### Records to process
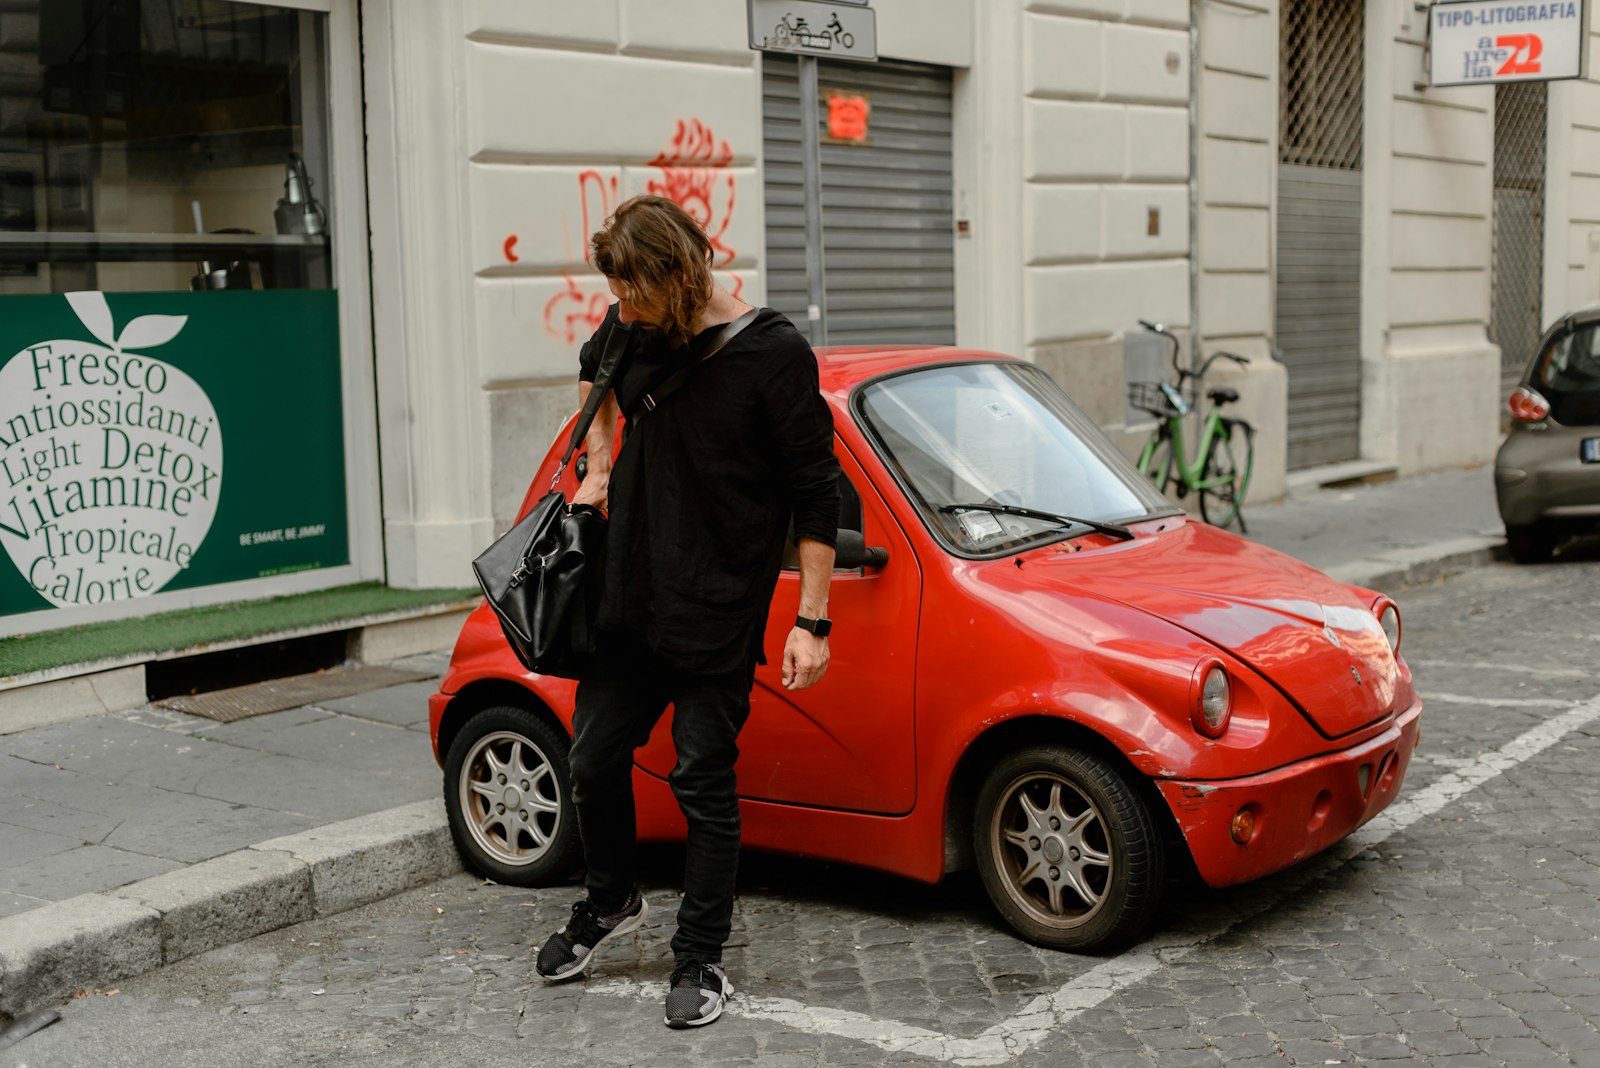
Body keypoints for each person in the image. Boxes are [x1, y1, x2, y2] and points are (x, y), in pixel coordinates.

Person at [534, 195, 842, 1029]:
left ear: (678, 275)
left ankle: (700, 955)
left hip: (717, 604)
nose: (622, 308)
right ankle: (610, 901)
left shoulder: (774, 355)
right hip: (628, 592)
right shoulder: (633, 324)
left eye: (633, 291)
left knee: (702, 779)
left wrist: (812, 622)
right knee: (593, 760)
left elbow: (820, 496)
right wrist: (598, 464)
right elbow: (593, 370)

### Problem to work on
Reproduce each entry exactly as given; no pictures, please.

### Reply to the exercise
Body keypoints for each person in the image. Boxes are [x1, y1, x2, y2] and points are (x, y), in pixel coordinates.

Person at [534, 195, 842, 1029]:
left ear: (678, 275)
left ankle: (700, 955)
left hip: (717, 604)
nose: (622, 308)
right ankle: (610, 901)
left shoulder: (774, 355)
right hip: (628, 592)
right shoulder: (633, 324)
left eye: (633, 291)
left knee: (702, 779)
left wrist: (812, 622)
right knee: (593, 760)
left elbow: (820, 496)
right wrist: (598, 464)
right elbow: (593, 370)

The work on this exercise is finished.